Jabed Zaman

Port Forwarding with Cloudflare Tunnel

May 30, 2023 (2 years ago)
# cloudflare# tunnel# port-forwarding# security# firewall

Exposing your ip address to the public to forward ports is a bad idea. It's a security risk and it's not very convenient. With cloudflare tunnel you dont need to punch holes in your firewall or expose your ip address to the world. You can forward ports to your local machine without exposing your ip address to the world.

Yes this can be done with the help of cloudflare tunnel

What is Cloudflare Tunnel?

Cloudflare Tunnel is a service that allows you to expose your local web server to the internet without exposing your ip address to the world. It's a secure way to expose your local web server to the internet.

How does it work?

Cloudflare Tunnel works by creating a secure connection between your local machine and cloudflare's edge network. It uses TLS to encrypt the connection between your local machine and cloudflare's edge network. It also uses TLS to encrypt the connection between cloudflare's edge network and the internet.

Lets see how it works in action by forwarding one of my local web server to the internet.

In this example I am going to forward port 8080 of my host machine to the internet.

Step 1: Get your cloudflare account

If you dont have a cloudflare account you can create one here. And you must have one if you are reading this article. Cloudflare is not sponsoring me to say this.

Step 2: Get you Domain name

If you dont have a domain name you can get one from here or any other domain name provider and add cloudflare nameservers to your domain name. So that you can manage your domain name from cloudflare dashboard.
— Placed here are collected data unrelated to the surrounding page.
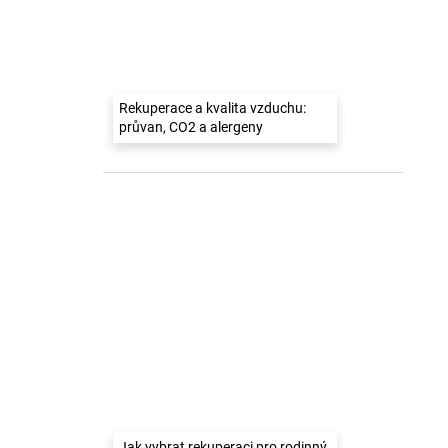
Rekuperace a kvalita vzduchu:
průvan, CO2 a alergeny
Jak vybrat rekuperaci pro rodinný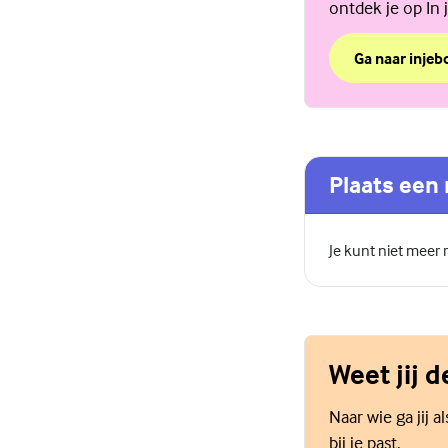
ontdek je op In j
Ga naar injebo
over Beter in j
(Externe link)
Plaats een 
Je kunt niet meer
Weet jij 
Naar wie ga jij 
bij je past.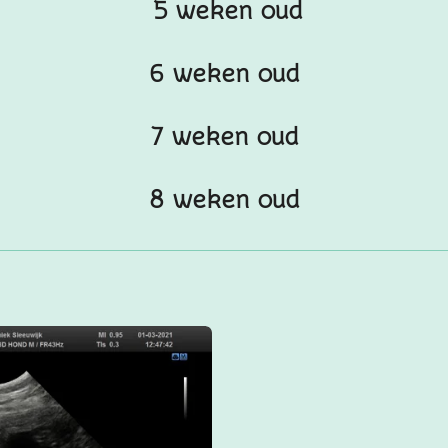
5 weken oud
6 weken oud
7 weken oud
8 weken oud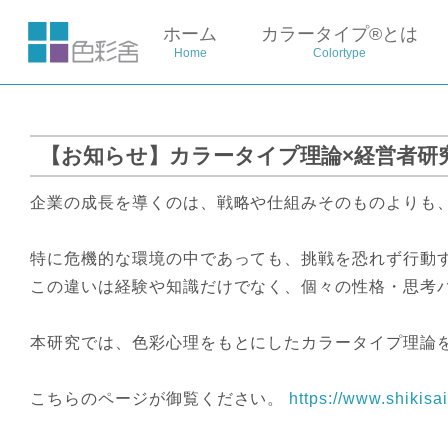
ホーム
カラータイプ®とは
Home
Colortype
【お知らせ】カラータイプ理論×経営者研
企業の成長を導くのは、戦略や仕組みそのものよりも、
特に危機的な環境の中であっても、挑戦を恐れず行動
この違いは経験や知識だけでなく、個々の性格・思考
本研究では、色彩心理をもとにしたカラータイプ理論
こちらのページが御覧ください。
https://www.shikisa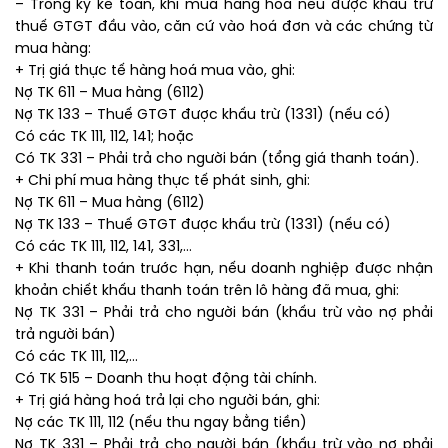
– Trong kỳ kế toán, khi mua hàng hoá nếu được khấu trừ
thuế GTGT đầu vào, căn cứ vào hoá đơn và các chứng từ
mua hàng:
+ Trị giá thực tế hàng hoá mua vào, ghi:
Nợ TK 611 – Mua hàng (6112)
Nợ TK 133 – Thuế GTGT được khấu trừ (1331) (nếu có)
Có các TK 111, 112, 141; hoặc
Có TK 331 – Phải trả cho người bán (tổng giá thanh toán).
+ Chi phí mua hàng thực tế phát sinh, ghi:
Nợ TK 611 – Mua hàng (6112)
Nợ TK 133 – Thuế GTGT được khấu trừ (1331) (nếu có)
Có các TK 111, 112, 141, 331,…
+ Khi thanh toán trước hạn, nếu doanh nghiệp được nhận
khoản chiết khấu thanh toán trên lô hàng đã mua, ghi:
Nợ TK 331 – Phải trả cho người bán (khấu trừ vào nợ phải
trả người bán)
Có các TK 111, 112,…
Có TK 515 – Doanh thu hoạt động tài chính.
+ Trị giá hàng hoá trả lại cho người bán, ghi:
Nợ các TK 111, 112 (nếu thu ngay bằng tiền)
Nợ TK 331 – Phải trả cho người bán (khấu trừ vào nợ phải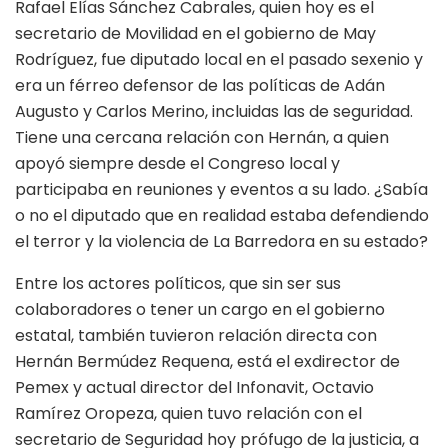
Rafael Elías Sánchez Cabrales, quien hoy es el
secretario de Movilidad en el gobierno de May
Rodríguez, fue diputado local en el pasado sexenio y
era un férreo defensor de las políticas de Adán
Augusto y Carlos Merino, incluidas las de seguridad.
Tiene una cercana relación con Hernán, a quien
apoyó siempre desde el Congreso local y
participaba en reuniones y eventos a su lado. ¿Sabía
o no el diputado que en realidad estaba defendiendo
el terror y la violencia de La Barredora en su estado?
Entre los actores políticos, que sin ser sus
colaboradores o tener un cargo en el gobierno
estatal, también tuvieron relación directa con
Hernán Bermúdez Requena, está el exdirector de
Pemex y actual director del Infonavit, Octavio
Ramírez Oropeza, quien tuvo relación con el
secretario de Seguridad hoy prófugo de la justicia, a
Step 3: Activate Cloudflare Zero Trust

AHHMMM... You need a credit card to activate cloudflare zero trust. Select your suitable plan and activate it.

Step 4: Creating a new tunnel

From the cloudflare dashboard select Access from the side menu and move to Tunnel Click on New Tunnel button to create a new tunnel.

Things may look different in the future.

New Tunnel New Tunnel

Step 5: Connecting to the tunnel

After giving a name to your tunnel you will be presented with a command to connect to the tunnel. Copy the command and run it in your terminal.

I would prefer docker, the bad boy of the container world. And yeah you need to add a -d flag to run it in the background.

docker run -d cloudflare/cloudflared:latest tunnel --no-autoupdate run --token <your-secret-token>

Step 6: Forwarding the port

Time to configure. Keep the settings as this and click on Next

New Tunnel

Add the domain which you earlier added to cloudflare. On the Service section keep, enter the url as <your-ip-address>:<port-you-want-to-forward>

BINGO!! You have just forwarded a port to the internet without exposing your ip address to the world. Kinda was a sort of reverse proxy.